UK points-based immigration system was introduced by the Minister for Future Borders and Immigration, Kevin Foster and will become effective on 1 January 2021, after UK’s transition period comes to an end, Visa Guide.World reports.

“Today we’ve taken the momentous first step to end free movement and take back control of our borders, delivering on the people’s priorities,” Minister for Future Borders and Immigration Foster pointed out.

The new plan that follows UK departure from the EU, on 31 January 2020 aims to end free movement, retake the control of UK borders and restore the trust of the British citizens to the UK government.

“Our firmer and fairer points-based immigration system will attract the brightest and best from around the globe, prioritising those who come to Britain based on the skills they have to offer, not on the passport they hold,” Foster added.

Detailed information of the new points-based system in the Immigration Rules will be published later this year, while the main of UK rules will still remain the same.

The rights of Irish citizens will continue to be protected, after Brexit as their status will continue to be the same, as it has been since 1920. Irish citizens will be eligible to enter freely and reside in the UK without any permission required.

Social security arrangements will also be changed from the Immigration Bill.

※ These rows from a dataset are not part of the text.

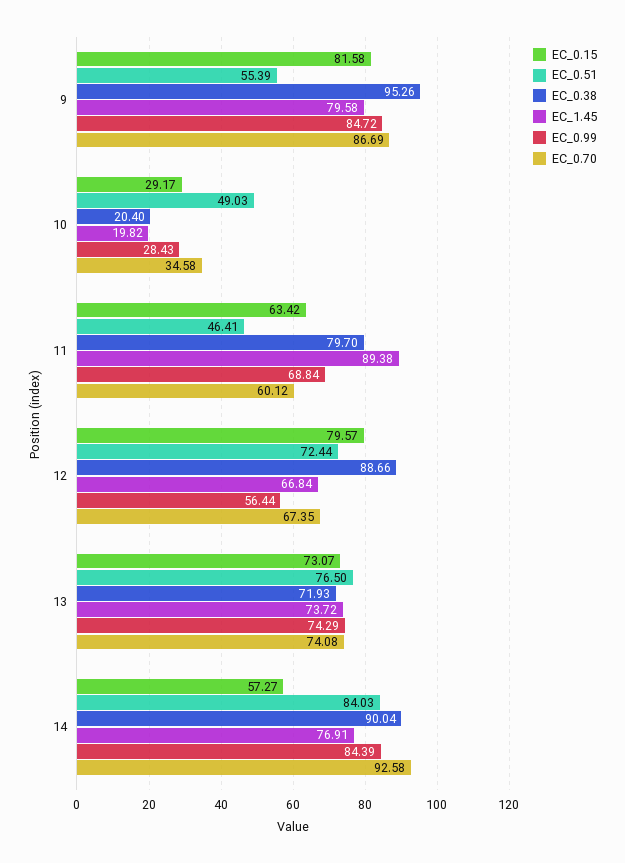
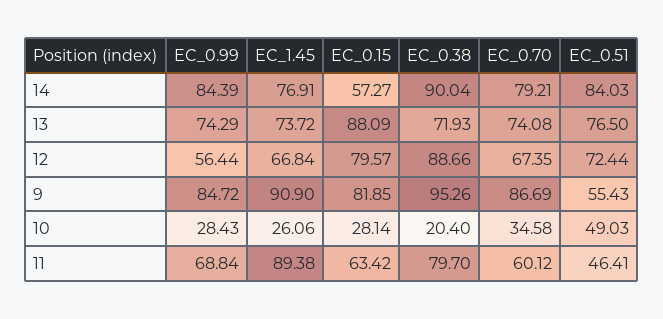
EC_0.15, 9: 81.58 -> 81.85
EC_0.51, 9: 55.39 -> 55.43
EC_1.45, 9: 79.58 -> 90.9
EC_0.15, 10: 29.17 -> 28.14
EC_1.45, 10: 19.82 -> 26.06
EC_0.15, 13: 73.07 -> 88.09
EC_0.70, 14: 92.58 -> 79.21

Europan Union citizens as well as EEA, Swiss and other non-visa nationals will not require a visa if they want to enter in the UK and remain in the country for periods longer than three months.

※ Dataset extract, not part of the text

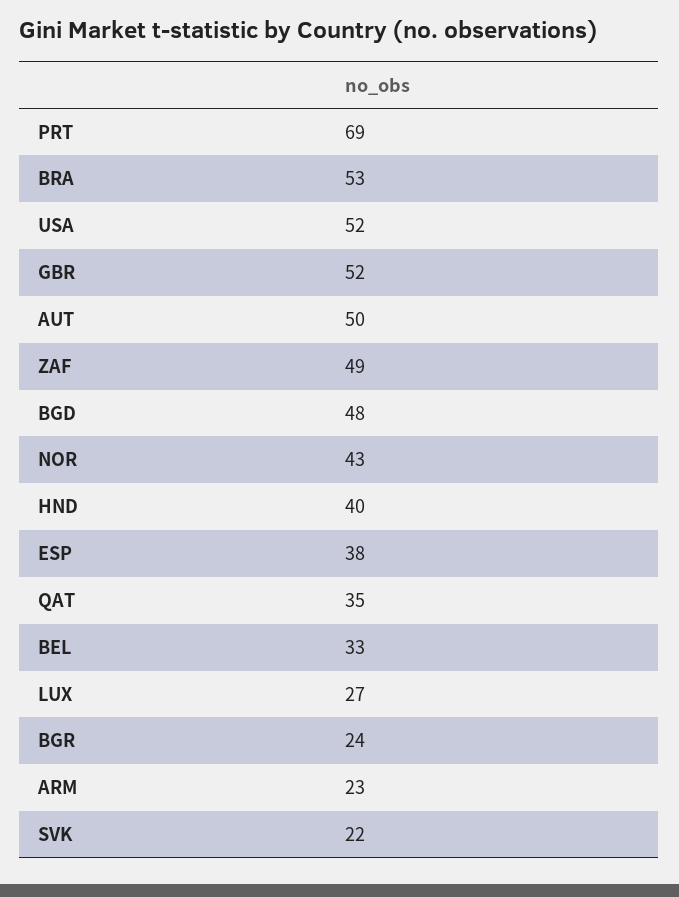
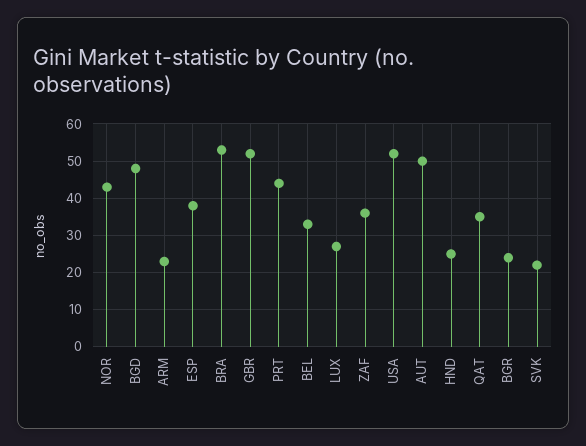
PRT: 69 -> 45
ZAF: 49 -> 35
HND: 40 -> 25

The government will also help to guarantee the rights of EEA citizens that are considered as residents in the UK by the end of the transition period.

In 2019, the UK government introduced a plan that would help to tighten border controls after Brexit, to fight crime in the UK and deport persons who commit crimes.

Under the after-Brexit plan, last month the UK applied another change, which was to bring back the blue-colour passports, after almost three decades.